(Records from a dataset)
-- -- --
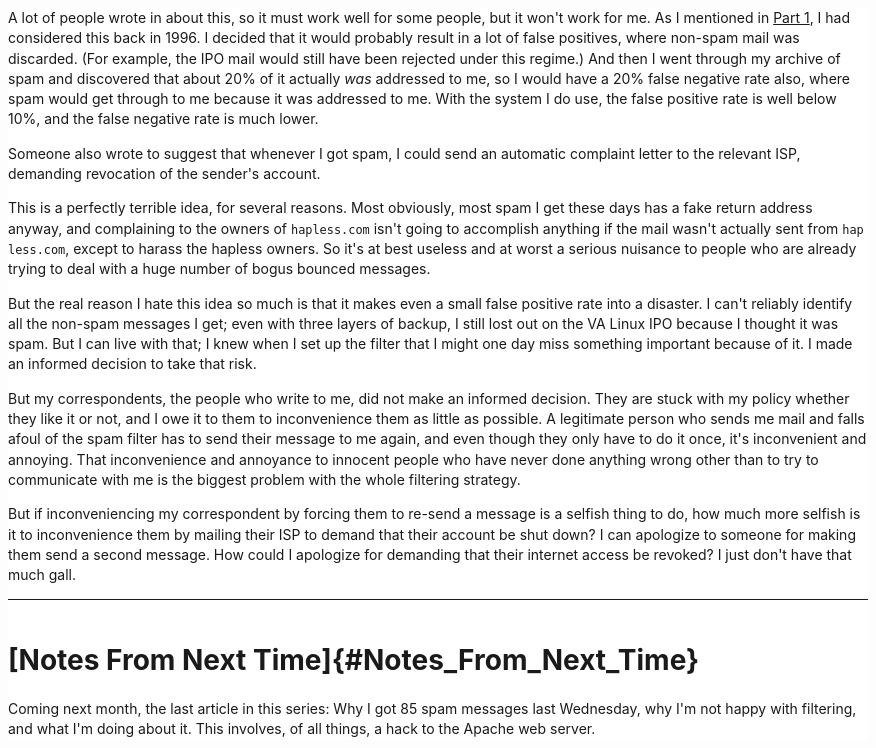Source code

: A lot of people wrote in about this, so it must work well for some
people, but it won't work for me. As I mentioned in [Part
1](http://www.plover.com/~mjd/perl/lp/Spam.html), I had considered this
back in 1996. I decided that it would probably result in a lot of false
positives, where non-spam mail was discarded. (For example, the IPO mail
would still have been rejected under this regime.) And then I went
through my archive of spam and discovered that about 20% of it actually
*was* addressed to me, so I would have a 20% false negative rate also,
where spam would get through to me because it was addressed to me. With
the system I do use, the false positive rate is well below 10%, and the
false negative rate is much lower.

Someone also wrote to suggest that whenever I got spam, I could send an
automatic complaint letter to the relevant ISP, demanding revocation of
the sender's account.

This is a perfectly terrible idea, for several reasons. Most obviously,
most spam I get these days has a fake return address anyway, and
complaining to the owners of `hapless.com` isn't going to accomplish
anything if the mail wasn't actually sent from `hapless.com`, except to
harass the hapless owners. So it's at best useless and at worst a
serious nuisance to people who are already trying to deal with a huge
number of bogus bounced messages.

But the real reason I hate this idea so much is that it makes even a
small false positive rate into a disaster. I can't reliably identify all
the non-spam messages I get; even with three layers of backup, I still
lost out on the VA Linux IPO because I thought it was spam. But I can
live with that; I knew when I set up the filter that I might one day
miss something important because of it. I made an informed decision to
take that risk.

But my correspondents, the people who write to me, did not make an
informed decision. They are stuck with my policy whether they like it or
not, and I owe it to them to inconvenience them as little as possible. A
legitimate person who sends me mail and falls afoul of the spam filter
has to send their message to me again, and even though they only have to
do it once, it's inconvenient and annoying. That inconvenience and
annoyance to innocent people who have never done anything wrong other
than to try to communicate with me is the biggest problem with the whole
filtering strategy.

But if inconveniencing my correspondent by forcing them to re-send a
message is a selfish thing to do, how much more selfish is it to
inconvenience them by mailing their ISP to demand that their account be
shut down? I can apologize to someone for making them send a second
message. How could I apologize for demanding that their internet access
be revoked? I just don't have that much gall.

------------------------------------------------------------------------

[Notes From Next Time]{#Notes_From_Next_Time}
=============================================

Coming next month, the last article in this series: Why I got 85 spam
messages last Wednesday, why I'm not happy with filtering, and what I'm
doing about it. This involves, of all things, a hack to the Apache web
server.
-- -- --
**What to work on**
Scan the lines above for "automatic complaint letter" and for "number of bogus bounced messages.". Repeat exactly the line holding each of them and every line in between.

**Task output**
automatic complaint letter to the relevant ISP, demanding revocation of
the sender's account.

This is a perfectly terrible idea, for several reasons. Most obviously,
most spam I get these days has a fake return address anyway, and
complaining to the owners of `hapless.com` isn't going to accomplish
anything if the mail wasn't actually sent from `hapless.com`, except to
harass the hapless owners. So it's at best useless and at worst a
serious nuisance to people who are already trying to deal with a huge
number of bogus bounced messages.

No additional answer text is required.